Page layout parsing data:
* * * * * * *
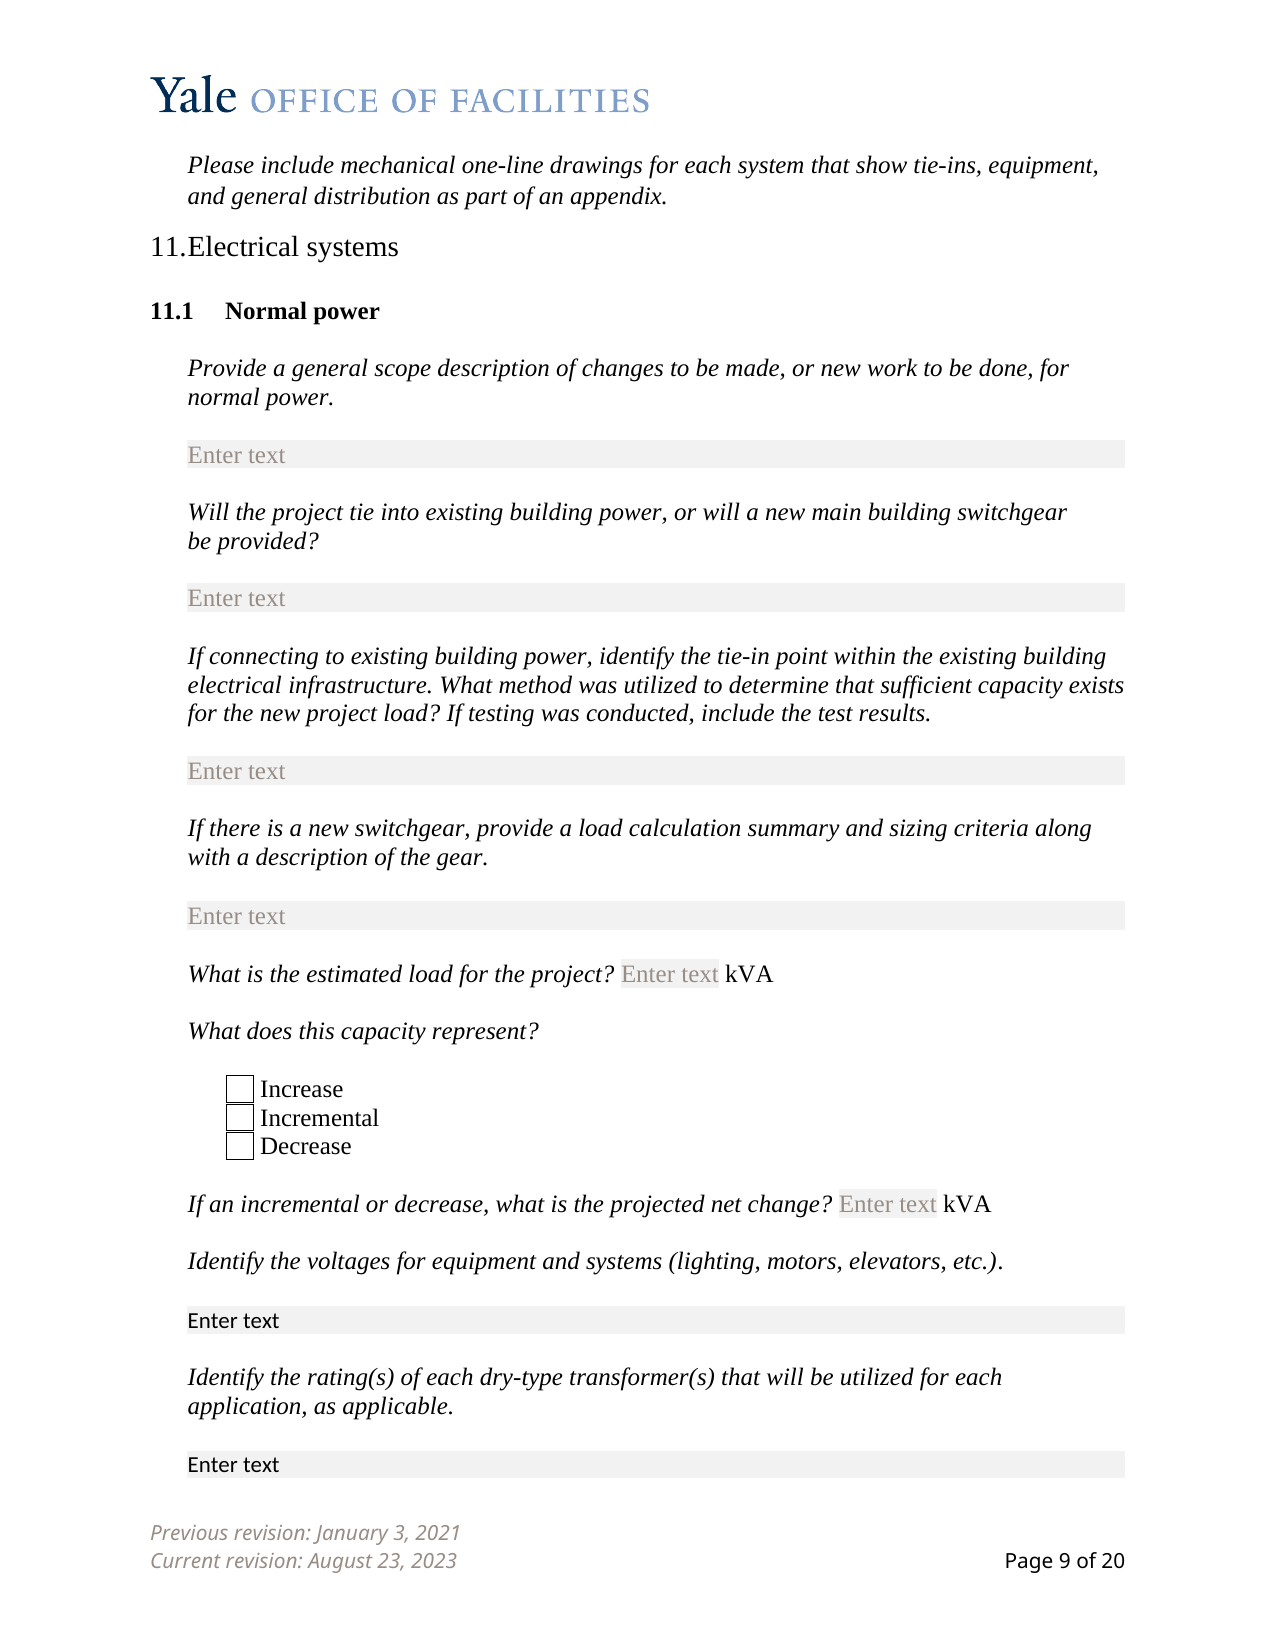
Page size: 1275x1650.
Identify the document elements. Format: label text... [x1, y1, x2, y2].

text What is the estimated load for the project? kVA [719, 959, 1125, 988]
list Enter text [187, 901, 1125, 930]
list If an incremental or decrease, what is the projected net change? kVA [937, 1189, 1125, 1218]
text Please include mechanical one-line drawings for each system that show tie-ins, equipment, and general distribution as part of an appendix. [187, 150, 1125, 210]
text Identify the voltages for equipment and systems (lighting, motors, elevators, etc.). [187, 1246, 1125, 1275]
text What is the estimated load for the project? kVA [150, 959, 621, 988]
list Enter text [187, 756, 1125, 785]
text Provide a general scope description of changes to be made, or new work to be done, for normal power. [187, 353, 1125, 411]
list If an incremental or decrease, what is the projected net change? kVA [187, 1189, 839, 1218]
text Will the project tie into existing building power, or will a new main building switchgear be provided? [187, 497, 1125, 555]
list Incremental [225, 1103, 1125, 1131]
list Electrical systems [150, 229, 1125, 262]
list What does this capacity represent? [187, 1016, 1125, 1045]
list Enter text [187, 440, 1125, 468]
list Enter text [187, 583, 1125, 612]
text If connecting to existing building power, identify the tie-in point within the existing building electrical infrastructure. What method was utilized to determine that sufficient capacity exists for the new project load? If testing was conducted, include the test results. [187, 641, 1125, 727]
list Normal power [150, 296, 1125, 325]
list Decrease [225, 1131, 1125, 1160]
text If there is a new switchgear, provide a load calculation summary and sizing criteria along with a description of the gear. [187, 813, 1125, 871]
text Identify the rating(s) of each dry-type transformer(s) that will be utilized for each application, as applicable. [187, 1362, 1125, 1420]
picture [150, 75, 649, 113]
list Increase [225, 1074, 1125, 1103]
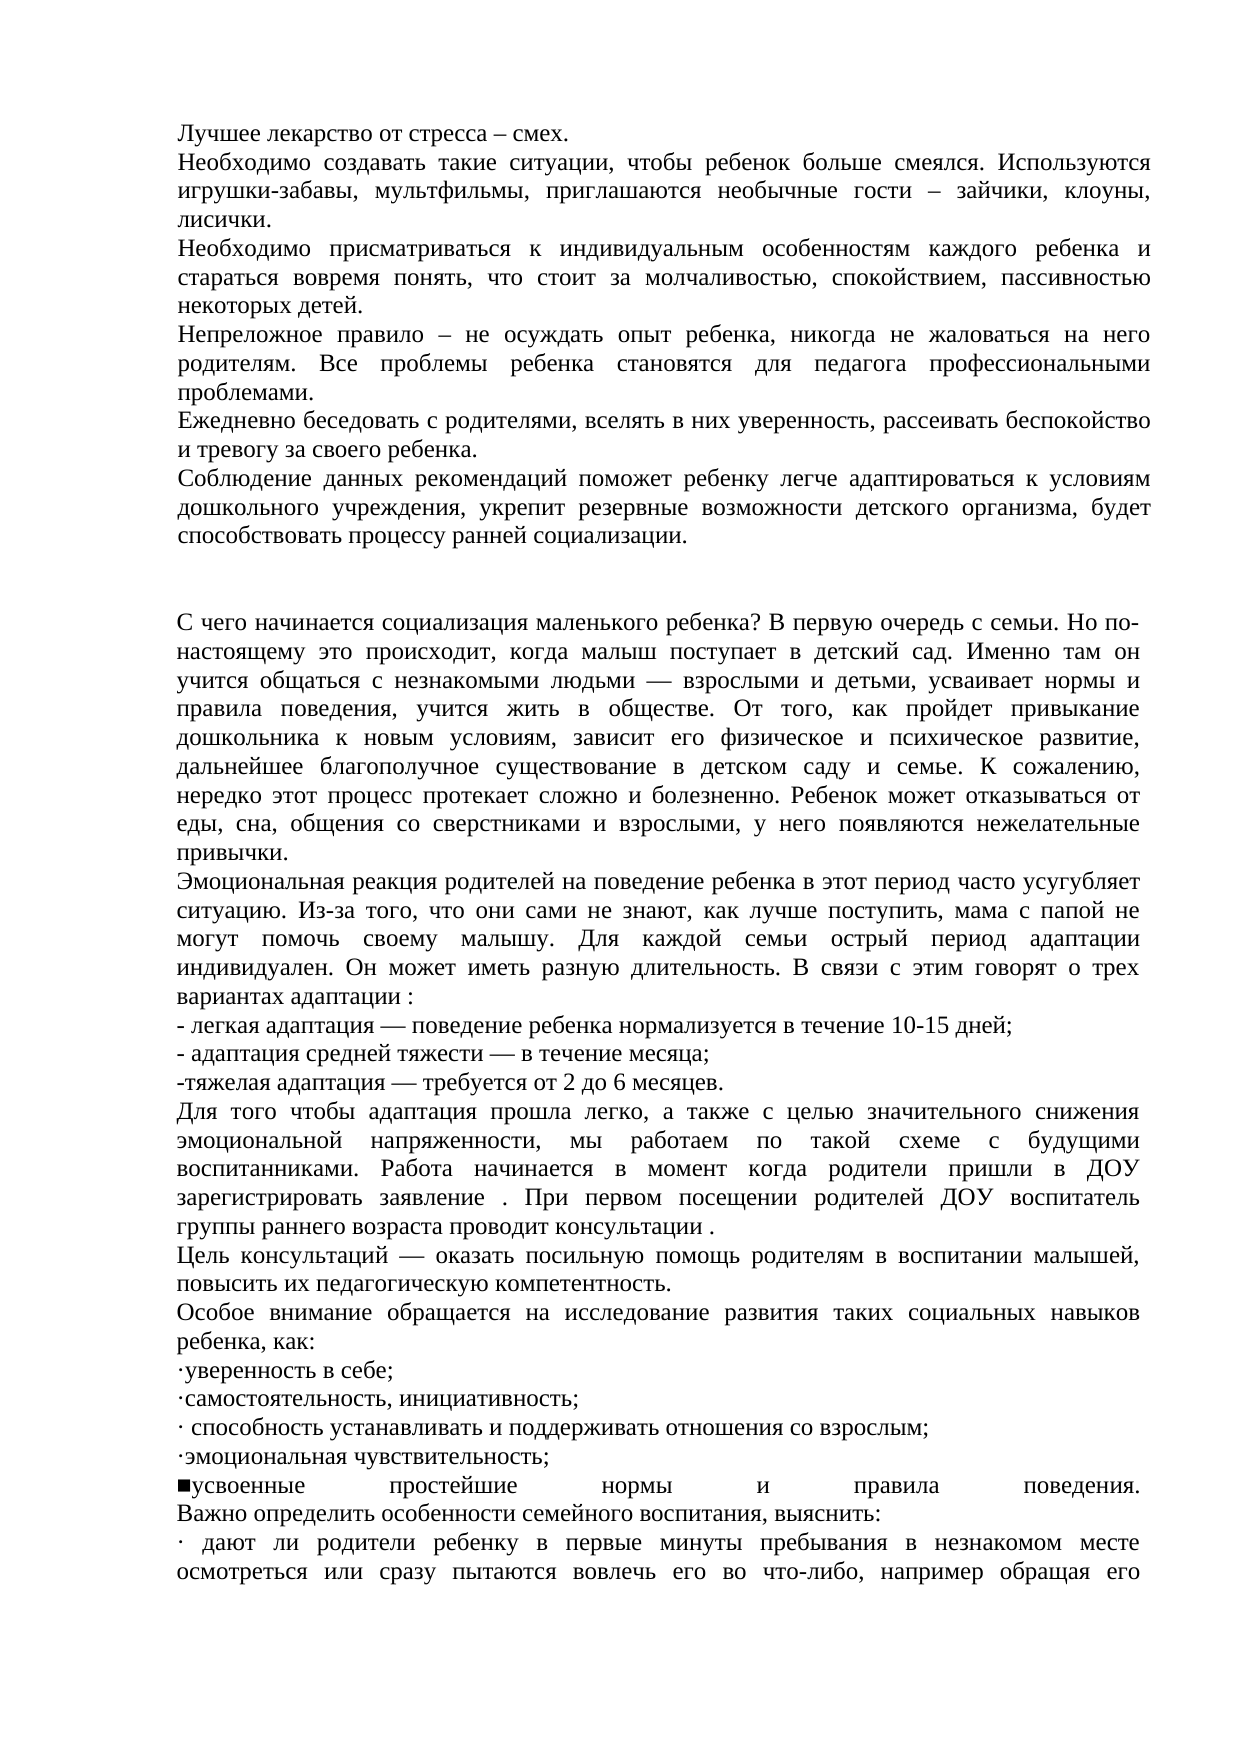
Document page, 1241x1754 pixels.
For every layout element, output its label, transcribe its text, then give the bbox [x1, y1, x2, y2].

text Необходимо создавать такие ситуации, чтобы ребенок больше смеялся. Используются игрушки-забавы, мультфильмы, приглашаются необычные гости – зайчики, клоуны, лисички. [177, 147, 1152, 233]
text Лучшее лекарство от стресса – смех. [177, 118, 1152, 147]
text Ежедневно беседовать с родителями, вселять в них уверенность, рассеивать беспокойство и тревогу за своего ребенка. [177, 406, 1152, 463]
text Соблюдение данных рекомендаций поможет ребенку легче адаптироваться к условиям дошкольного учреждения, укрепит резервные возможности детского организма, будет способствовать процессу ранней социализации. [177, 463, 1152, 549]
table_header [176, 607, 1141, 1585]
text Непреложное правило – не осуждать опыт ребенка, никогда не жаловаться на него родителям. Все проблемы ребенка становятся для педагога профессиональными проблемами. [177, 319, 1152, 406]
text Необходимо присматриваться к индивидуальным особенностям каждого ребенка и стараться вовремя понять, что стоит за молчаливостью, спокойствием, пассивностью некоторых детей. [177, 233, 1152, 319]
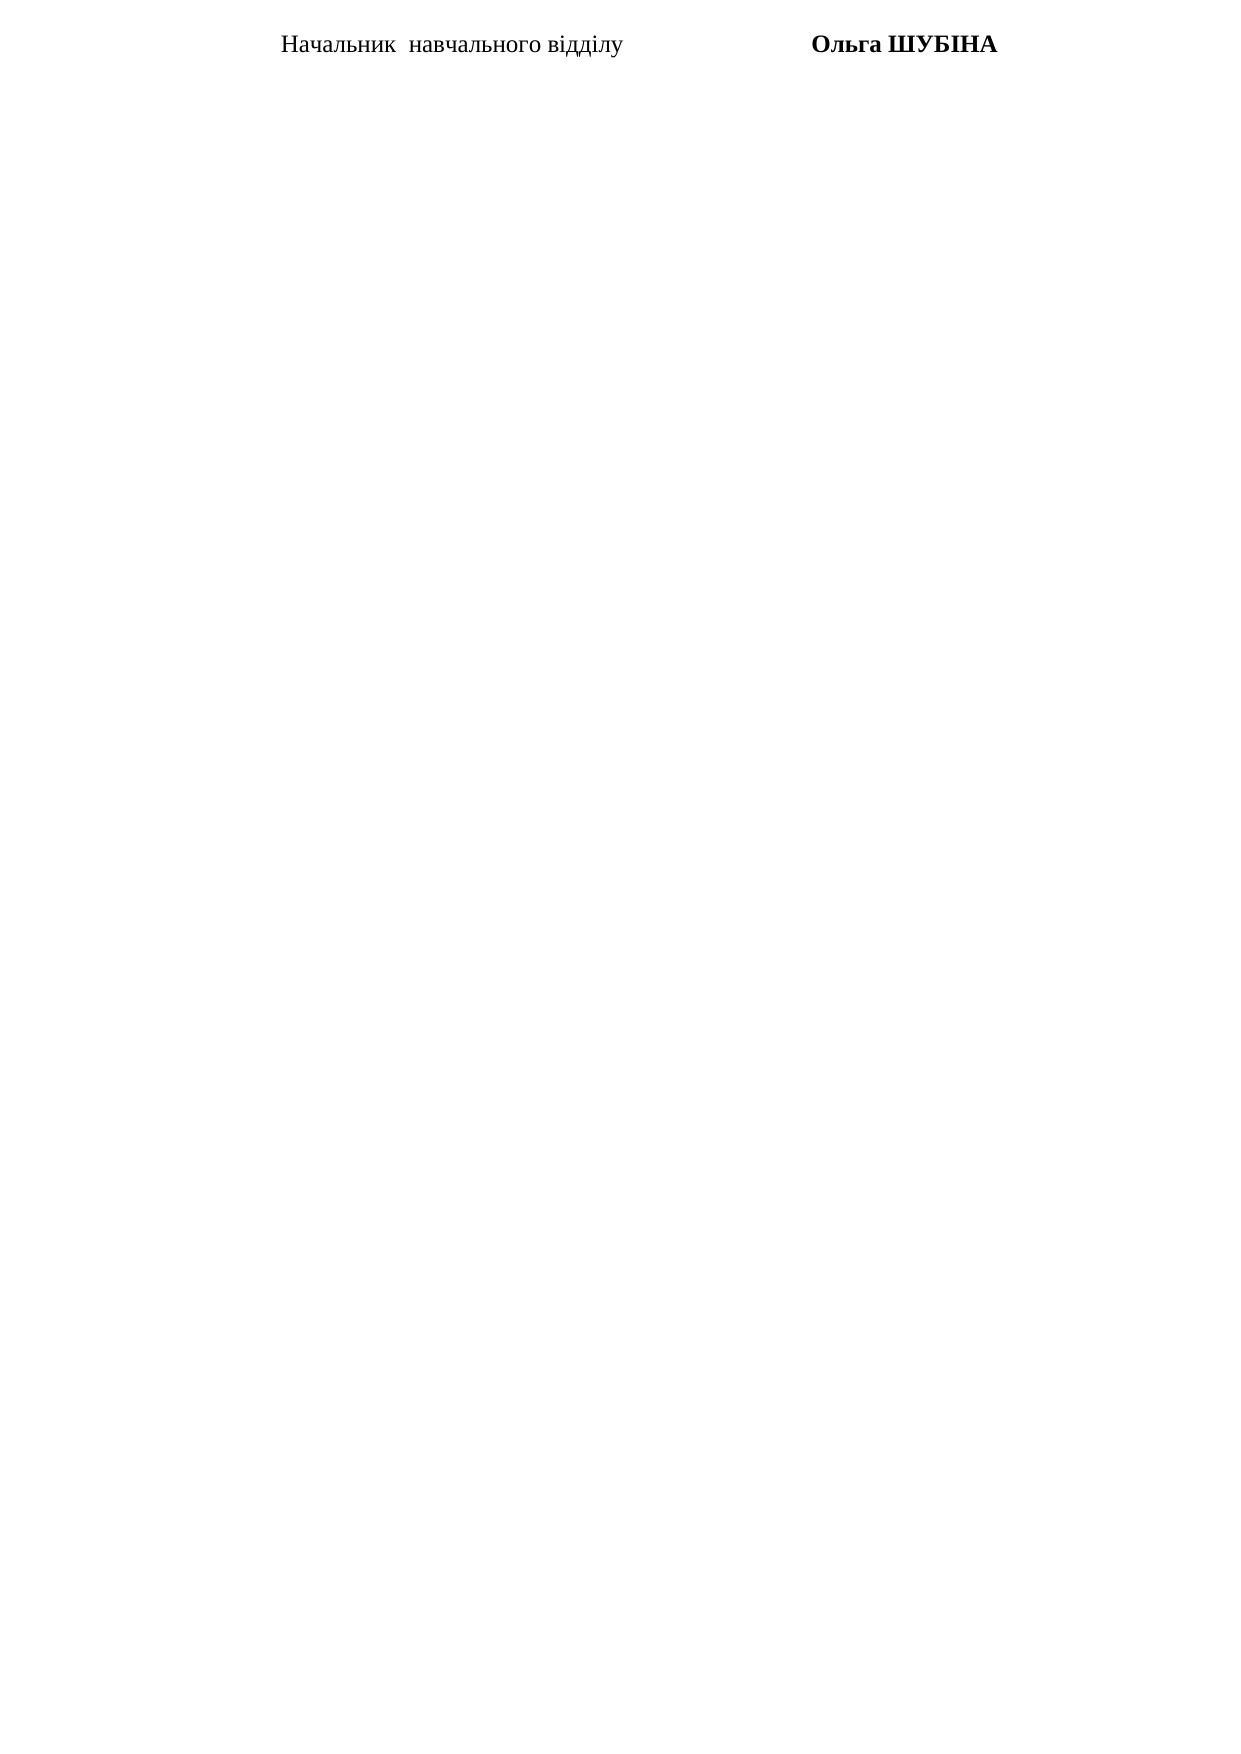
* * * * * * *
WHAT THE TASK ASKS: What is needed is an exact copy of the records above, with no pictures in it.

ANSWER TO THE EXERCISE:
Page size: 1275x1650.
Identify the document elements. Format: label text... [x1, y1, x2, y2].

text What is the estimated load for the project? kVA [719, 959, 1125, 988]
list Enter text [187, 901, 1125, 930]
list If an incremental or decrease, what is the projected net change? kVA [937, 1189, 1125, 1218]
text Please include mechanical one-line drawings for each system that show tie-ins, equipment, and general distribution as part of an appendix. [187, 150, 1125, 210]
text Identify the voltages for equipment and systems (lighting, motors, elevators, etc.). [187, 1246, 1125, 1275]
text What is the estimated load for the project? kVA [150, 959, 621, 988]
list Enter text [187, 756, 1125, 785]
text Provide a general scope description of changes to be made, or new work to be done, for normal power. [187, 353, 1125, 411]
list If an incremental or decrease, what is the projected net change? kVA [187, 1189, 839, 1218]
text Will the project tie into existing building power, or will a new main building switchgear be provided? [187, 497, 1125, 555]
list Incremental [225, 1103, 1125, 1131]
list Electrical systems [150, 229, 1125, 262]
list What does this capacity represent? [187, 1016, 1125, 1045]
list Enter text [187, 440, 1125, 468]
list Enter text [187, 583, 1125, 612]
text If connecting to existing building power, identify the tie-in point within the existing building electrical infrastructure. What method was utilized to determine that sufficient capacity exists for the new project load? If testing was conducted, include the test results. [187, 641, 1125, 727]
list Normal power [150, 296, 1125, 325]
list Decrease [225, 1131, 1125, 1160]
text If there is a new switchgear, provide a load calculation summary and sizing criteria along with a description of the gear. [187, 813, 1125, 871]
text Identify the rating(s) of each dry-type transformer(s) that will be utilized for each application, as applicable. [187, 1362, 1125, 1420]
picture [150, 75, 649, 113]
list Increase [225, 1074, 1125, 1103]
Document page, 1241x1754 pixels.
For every layout element, output its label, transcribe its text, then give the bbox [x1, y1, x2, y2].

text Необходимо создавать такие ситуации, чтобы ребенок больше смеялся. Используются игрушки-забавы, мультфильмы, приглашаются необычные гости – зайчики, клоуны, лисички. [177, 147, 1152, 233]
text Лучшее лекарство от стресса – смех. [177, 118, 1152, 147]
text Ежедневно беседовать с родителями, вселять в них уверенность, рассеивать беспокойство и тревогу за своего ребенка. [177, 406, 1152, 463]
text Соблюдение данных рекомендаций поможет ребенку легче адаптироваться к условиям дошкольного учреждения, укрепит резервные возможности детского организма, будет способствовать процессу ранней социализации. [177, 463, 1152, 549]
table_header [176, 607, 1141, 1585]
text Непреложное правило – не осуждать опыт ребенка, никогда не жаловаться на него родителям. Все проблемы ребенка становятся для педагога профессиональными проблемами. [177, 319, 1152, 406]
text Необходимо присматриваться к индивидуальным особенностям каждого ребенка и стараться вовремя понять, что стоит за молчаливостью, спокойствием, пассивностью некоторых детей. [177, 233, 1152, 319]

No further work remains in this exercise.